PCI DSS compliance is a requirement for any organization that accepts payment cards. There are numerous PCI DSS requirements, all aimed at ensuring your customers’ payment care information is kept safe and secure. One of those requirements, 11.2.2, requires external vulnerability scanning.
- 11.2.2 Perform quarterly external
vulnerability scans, via an Approved Scanning Vendor (ASV) approved by the
Payment Card Industry Security Standards Council (PCI SSC). Perform rescans as
needed, until passing scans are achieved.
- 11.2.2.a Review output from the four most recent quarters of external vulnerability scans and verify that four quarterly external vulnerability scans occurred in the most recent 12- month period.
- 11.2.2.b Review the results of each quarterly scan and rescan to verify that the ASV Program Guide requirements for a passing scan have been met (for example, no vulnerabilities rated 4.0 or higher by the CVSS, and no automatic failures).
- 11.2.2.c Review the scan reports to verify that the scans were completed by a PCI SSC Approved Scanning Vendor (ASV).
And here’s the thing, not just any old scanner will do. You need to go through an Approved Scanning Vendor or ASV. Each ASV has its scanning solution tested and approved by the PCI SSC before it can be added to the PCI’s list. Currently there are 97 approved ASVs.
Frankly, for all but the most technically sophisticated organizations the requirement to use a third-party scanning service is a major benefit. It would be exceedingly difficult to spin up your own scanner and maintain it at the level required by the PCI. Not to mention cost-prohibitive.
PCI DSS requires internal and external scanning to be performed at least once quarterly and following any major network change.
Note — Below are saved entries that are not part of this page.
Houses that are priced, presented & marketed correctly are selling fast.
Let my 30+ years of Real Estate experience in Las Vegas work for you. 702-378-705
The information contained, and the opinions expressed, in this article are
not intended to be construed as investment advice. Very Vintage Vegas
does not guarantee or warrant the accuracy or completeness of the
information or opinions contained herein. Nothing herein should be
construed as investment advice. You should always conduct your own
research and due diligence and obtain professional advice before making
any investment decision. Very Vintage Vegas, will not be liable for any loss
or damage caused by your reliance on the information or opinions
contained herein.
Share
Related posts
What Does an ASV Vulnerability Scan Include?
The internal scans can be handled by your own organization but the external scans needs to be performed by an ASV.
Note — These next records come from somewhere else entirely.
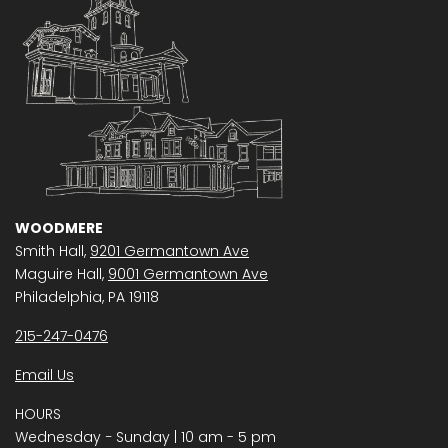
WOODMERE
Smith Hall,
9201 Germantown Ave
Maguire Hall,
9001 Germantown Ave
Philadelphia, PA 19118
215-247-0476
Email Us
HOURS
Wednesday − Sunday | 10 am - 5 pm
Each scan needs to check for “high-risk vulnerabilities” as specified in 6.1, specifically the external scan needs to check for all known malware samples and any additional zero-days or exploits that may be present:
- Designate each vulnerability as low, medium or high-risk
- Follow mitigation strategies to deal with each threat
- Re-scan until all high-risk vulnerabilities have been taken care of
Following the scan, your ASV will issue a ready-made report for you to submit to your acquiring bank.
How To Get Started With An ASV Vulnerability Scan
Most ASV scanning solutions are budget-friendly. Specifically Comodo CA/Sectigo’s which can be acquired for about $80 per year. Setting up Comodo HackerGuardian PCI Scanning takes just a few clicks and can easily satisfy all your scanning and reporting needs.
Remember, scans must be completed quarterly with full documentation turned in to be considered compliant.